*EXERCISE BRIEF*. The answer is the data repeated in full, with no pictures included.

*DATA BELOW*.
• • •

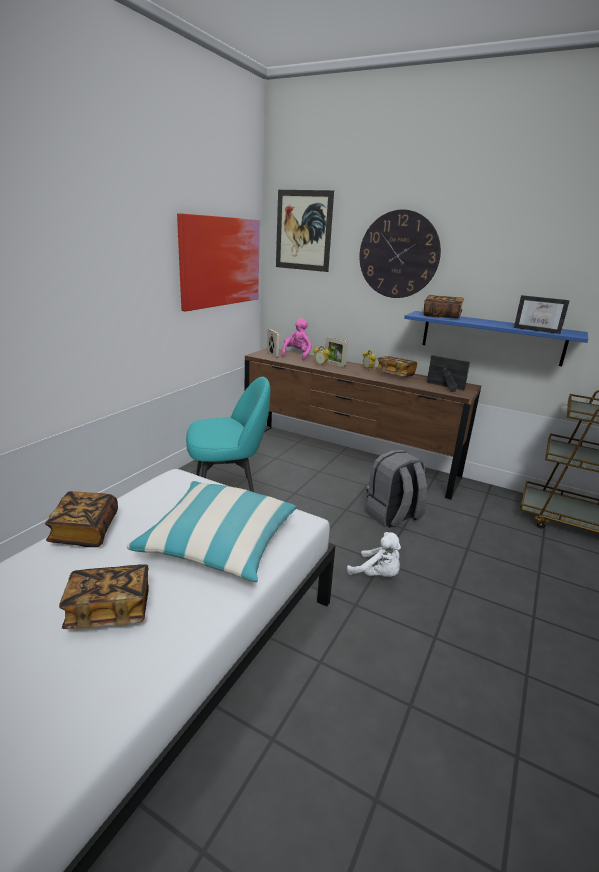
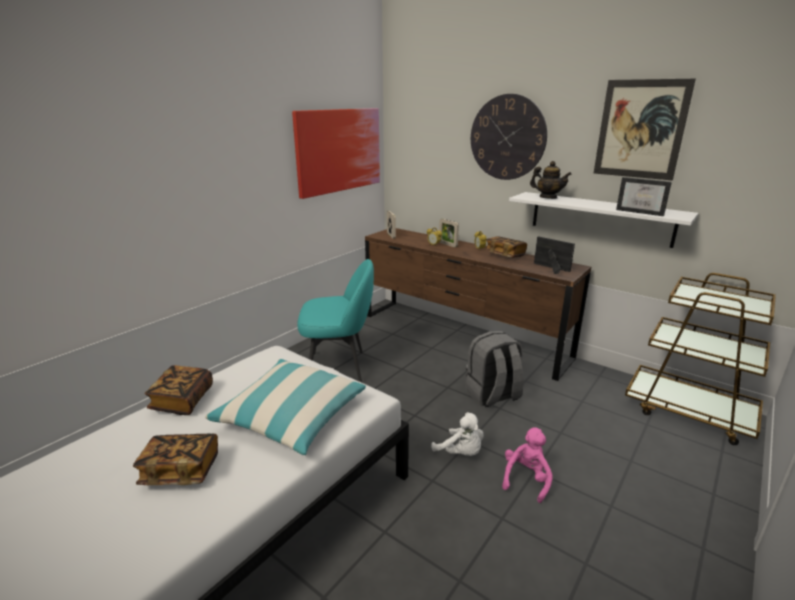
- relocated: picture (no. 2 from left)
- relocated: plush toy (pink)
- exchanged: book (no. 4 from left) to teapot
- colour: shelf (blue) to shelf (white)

• • •

*RESULT*.
- relocated: picture (no. 2 from left)
- relocated: plush toy (pink)
- exchanged: book (no. 4 from left) to teapot
- colour: shelf (blue) to shelf (white)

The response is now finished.